● **EXERCISE PROMPT**
Copy the listing word for word, everything from its first line down to and including the line that contains "order: Hemiptera".

>> begin TASK DATA

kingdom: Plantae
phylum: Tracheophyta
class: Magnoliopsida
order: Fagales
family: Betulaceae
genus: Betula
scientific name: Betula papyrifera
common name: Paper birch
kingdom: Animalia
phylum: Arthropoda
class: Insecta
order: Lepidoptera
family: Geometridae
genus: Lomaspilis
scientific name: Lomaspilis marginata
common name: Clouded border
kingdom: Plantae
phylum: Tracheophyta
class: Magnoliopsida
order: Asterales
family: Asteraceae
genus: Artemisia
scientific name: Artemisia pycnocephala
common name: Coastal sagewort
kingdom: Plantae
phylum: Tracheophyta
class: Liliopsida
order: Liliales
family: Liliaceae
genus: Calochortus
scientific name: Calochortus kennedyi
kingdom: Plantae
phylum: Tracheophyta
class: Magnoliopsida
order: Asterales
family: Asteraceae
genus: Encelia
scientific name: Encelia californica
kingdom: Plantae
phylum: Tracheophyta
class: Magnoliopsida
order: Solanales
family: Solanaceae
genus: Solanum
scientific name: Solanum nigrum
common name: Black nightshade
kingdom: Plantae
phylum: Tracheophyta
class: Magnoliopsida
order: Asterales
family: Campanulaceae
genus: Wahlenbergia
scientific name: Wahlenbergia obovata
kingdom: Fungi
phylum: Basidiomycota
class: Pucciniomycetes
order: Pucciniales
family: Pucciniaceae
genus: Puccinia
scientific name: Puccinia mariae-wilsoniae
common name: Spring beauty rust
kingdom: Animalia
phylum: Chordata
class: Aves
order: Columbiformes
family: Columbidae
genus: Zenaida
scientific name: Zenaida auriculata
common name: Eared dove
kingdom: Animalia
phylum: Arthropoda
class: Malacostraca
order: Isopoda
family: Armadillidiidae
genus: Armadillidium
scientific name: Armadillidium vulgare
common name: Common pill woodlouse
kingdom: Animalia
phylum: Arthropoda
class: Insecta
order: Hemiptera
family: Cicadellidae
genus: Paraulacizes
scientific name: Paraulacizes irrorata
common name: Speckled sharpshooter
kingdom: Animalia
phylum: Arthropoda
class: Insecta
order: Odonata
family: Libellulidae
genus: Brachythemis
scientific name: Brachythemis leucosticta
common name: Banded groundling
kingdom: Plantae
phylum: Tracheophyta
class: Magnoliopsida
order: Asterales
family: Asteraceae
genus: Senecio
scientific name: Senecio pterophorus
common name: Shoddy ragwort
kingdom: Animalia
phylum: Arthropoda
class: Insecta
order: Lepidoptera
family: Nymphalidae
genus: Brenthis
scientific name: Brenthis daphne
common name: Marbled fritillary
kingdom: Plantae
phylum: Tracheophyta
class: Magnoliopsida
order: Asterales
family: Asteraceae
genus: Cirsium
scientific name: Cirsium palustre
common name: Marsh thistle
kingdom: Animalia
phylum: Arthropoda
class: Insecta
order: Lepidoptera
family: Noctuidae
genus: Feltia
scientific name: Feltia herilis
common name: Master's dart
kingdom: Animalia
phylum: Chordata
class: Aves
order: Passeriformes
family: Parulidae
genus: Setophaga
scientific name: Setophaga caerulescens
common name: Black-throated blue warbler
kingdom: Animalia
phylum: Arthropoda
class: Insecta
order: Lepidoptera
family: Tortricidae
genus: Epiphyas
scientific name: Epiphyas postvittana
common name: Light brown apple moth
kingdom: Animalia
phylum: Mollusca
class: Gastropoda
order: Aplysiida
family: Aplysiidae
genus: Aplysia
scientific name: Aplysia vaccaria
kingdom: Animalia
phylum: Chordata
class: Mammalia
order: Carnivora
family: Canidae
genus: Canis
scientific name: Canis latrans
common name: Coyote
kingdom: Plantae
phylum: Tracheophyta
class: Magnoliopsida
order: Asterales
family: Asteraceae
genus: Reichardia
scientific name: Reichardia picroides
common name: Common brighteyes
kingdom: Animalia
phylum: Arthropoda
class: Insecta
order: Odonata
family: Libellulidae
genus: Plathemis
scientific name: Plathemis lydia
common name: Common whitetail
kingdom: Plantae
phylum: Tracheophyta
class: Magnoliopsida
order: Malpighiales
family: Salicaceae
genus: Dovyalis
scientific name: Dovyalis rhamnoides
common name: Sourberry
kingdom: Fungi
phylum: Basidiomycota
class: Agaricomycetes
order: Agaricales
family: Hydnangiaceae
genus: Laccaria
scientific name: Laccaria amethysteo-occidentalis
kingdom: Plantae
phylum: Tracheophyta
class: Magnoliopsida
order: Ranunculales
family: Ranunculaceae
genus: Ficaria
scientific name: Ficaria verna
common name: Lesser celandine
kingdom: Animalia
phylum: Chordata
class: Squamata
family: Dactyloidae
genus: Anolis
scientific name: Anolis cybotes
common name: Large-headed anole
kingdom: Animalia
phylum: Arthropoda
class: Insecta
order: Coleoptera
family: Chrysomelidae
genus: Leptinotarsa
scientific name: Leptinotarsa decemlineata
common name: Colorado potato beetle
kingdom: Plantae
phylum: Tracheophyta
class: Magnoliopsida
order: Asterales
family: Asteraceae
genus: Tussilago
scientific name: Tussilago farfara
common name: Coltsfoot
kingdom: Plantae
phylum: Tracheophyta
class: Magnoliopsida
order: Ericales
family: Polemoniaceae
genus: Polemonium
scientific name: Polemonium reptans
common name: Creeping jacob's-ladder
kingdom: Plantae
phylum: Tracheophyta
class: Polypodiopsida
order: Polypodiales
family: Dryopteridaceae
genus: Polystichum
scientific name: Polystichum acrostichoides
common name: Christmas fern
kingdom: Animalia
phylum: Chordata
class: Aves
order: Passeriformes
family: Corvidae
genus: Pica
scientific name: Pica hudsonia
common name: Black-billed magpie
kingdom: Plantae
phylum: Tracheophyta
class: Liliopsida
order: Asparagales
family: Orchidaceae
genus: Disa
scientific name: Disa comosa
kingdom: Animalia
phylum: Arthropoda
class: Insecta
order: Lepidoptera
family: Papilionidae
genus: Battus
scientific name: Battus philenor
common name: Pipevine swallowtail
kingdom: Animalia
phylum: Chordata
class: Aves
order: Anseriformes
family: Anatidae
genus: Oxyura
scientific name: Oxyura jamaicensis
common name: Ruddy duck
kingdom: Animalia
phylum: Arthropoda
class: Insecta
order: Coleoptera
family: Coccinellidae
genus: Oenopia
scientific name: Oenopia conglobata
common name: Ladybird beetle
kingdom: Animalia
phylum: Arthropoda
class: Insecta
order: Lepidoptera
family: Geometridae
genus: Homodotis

>> end TASK DATA

● **WRITTEN ANSWER**
kingdom: Plantae
phylum: Tracheophyta
class: Magnoliopsida
order: Fagales
family: Betulaceae
genus: Betula
scientific name: Betula papyrifera
common name: Paper birch
kingdom: Animalia
phylum: Arthropoda
class: Insecta
order: Lepidoptera
family: Geometridae
genus: Lomaspilis
scientific name: Lomaspilis marginata
common name: Clouded border
kingdom: Plantae
phylum: Tracheophyta
class: Magnoliopsida
order: Asterales
family: Asteraceae
genus: Artemisia
scientific name: Artemisia pycnocephala
common name: Coastal sagewort
kingdom: Plantae
phylum: Tracheophyta
class: Liliopsida
order: Liliales
family: Liliaceae
genus: Calochortus
scientific name: Calochortus kennedyi
kingdom: Plantae
phylum: Tracheophyta
class: Magnoliopsida
order: Asterales
family: Asteraceae
genus: Encelia
scientific name: Encelia californica
kingdom: Plantae
phylum: Tracheophyta
class: Magnoliopsida
order: Solanales
family: Solanaceae
genus: Solanum
scientific name: Solanum nigrum
common name: Black nightshade
kingdom: Plantae
phylum: Tracheophyta
class: Magnoliopsida
order: Asterales
family: Campanulaceae
genus: Wahlenbergia
scientific name: Wahlenbergia obovata
kingdom: Fungi
phylum: Basidiomycota
class: Pucciniomycetes
order: Pucciniales
family: Pucciniaceae
genus: Puccinia
scientific name: Puccinia mariae-wilsoniae
common name: Spring beauty rust
kingdom: Animalia
phylum: Chordata
class: Aves
order: Columbiformes
family: Columbidae
genus: Zenaida
scientific name: Zenaida auriculata
common name: Eared dove
kingdom: Animalia
phylum: Arthropoda
class: Malacostraca
order: Isopoda
family: Armadillidiidae
genus: Armadillidium
scientific name: Armadillidium vulgare
common name: Common pill woodlouse
kingdom: Animalia
phylum: Arthropoda
class: Insecta
order: Hemiptera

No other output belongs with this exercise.